Among those who had seen the debate, there was a lot of agreement. With a summer that focused on evacuations from wildfires in the Northwest Territories, BC and Alberta, and with constant smoke and heat warnings, the planet’s climate problems seemed to be literally in everyone’s face, nose and lungs.
In May, smoke from the wildfires resulted in air quality index readings of 10+ in Edmonton – the highest, and worst on the planet. Alberta Wildfire called 2023 the most destructive spring for wildfires in the province’s history.
Causes of this situation include climate change, lightning, arson, and a long history of fire suppression which has resulted in excessive dry underbrush.
In light of this, the Alberta government’s role leading up to this summer is shocking.
The government has made budget cuts to firefighting for several years and these cuts are still ongoing (which is hard to believe, given the difficulties of the past summer). Rural areas which had to be evacuated are paying a heavy price for their support of the UCP. The impact on First Nations that traditionally rely on the forests is particularly severe, as these fires continue into the future.
Since 2019 the UCP has gutted Alberta’s firefighting capability by a whopping $30 million, roughly a 25 percent reduction, and in 2020 they eliminated a half-million-dollar fund used to train volunteer firefighters. The latter cut was done despite a warning from the Alberta Fire Chiefs Association that it would “greatly impact service.” Shortly after their election in 2019 the UCP closed 26 active fire towers across the province – this was a 20 percent reduction in the number of fire towers.
An issue about which a lot has been written is the elimination of Alberta’s elite aerial wildfire crew of 63 rappelling firefighters stationed across the province. This program, called Rapattack, had been in service for over 40 years. It was able to get firefighters into the area more quickly than roads and reduced firefighter fatigue from dragging equipment over rough territory. By arriving on the scene sooner, Rapattack was able to cut off smaller fires and prevent them from combining.
Labour issues were part of this as well, as the UCP wanted to dangle firefighters beneath flying helicopters and deposit them at the fire site, rather than having them rappel. Transport Canada fortunately blocked this, stating that it was unsafe.
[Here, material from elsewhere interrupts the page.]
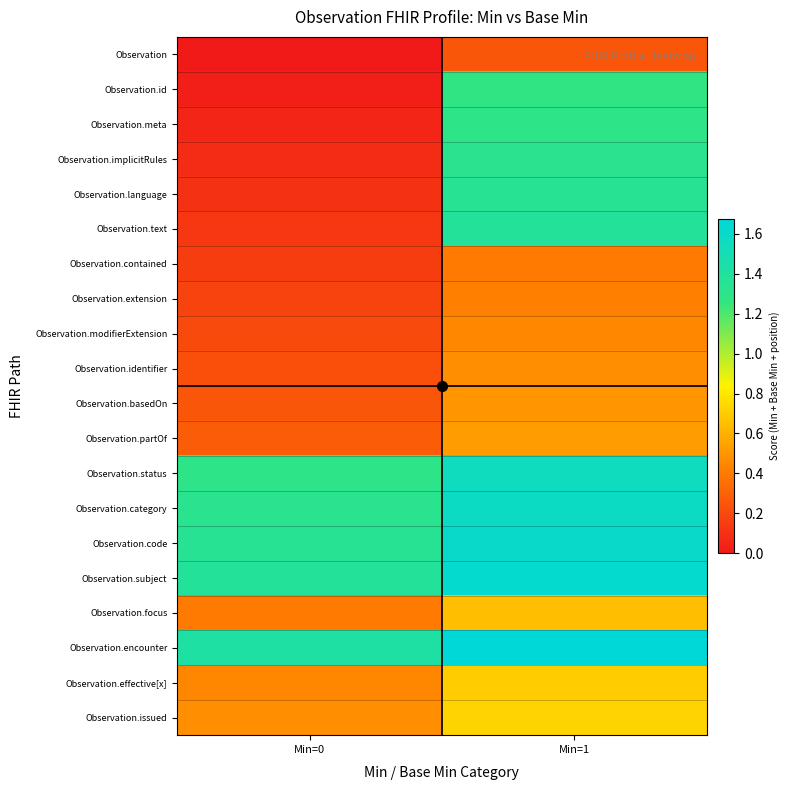

At which category is the sum across all series the highest?

Min=1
But despite this and warnings from experienced firefighters, the government went ahead and cut the wildfire rappel program.
Furthermore, the loss from fires in Alberta could have been lessened with better surveillance, predictive intelligence and more water bombers, as well as by retaining 50 percent of experienced personnel lost, better volunteer training and a longer wildfire budget season.
Many newspapers have tried to publicize the problem here, but political action needs to follow if we are going to get answers and solutions. Richard Merry of the Council of Canadians Edmonton Chapter is hoping to get some political work going through petitions, letters to media, expert-led town halls and a forum for political parties to put forward what they are planning to do about the situation.
A key question is how to factor in other province’s programs and budgets, since the country has been burning from sea to sea.
To be successful, efforts at getting political action to address this issue will all need widespread support.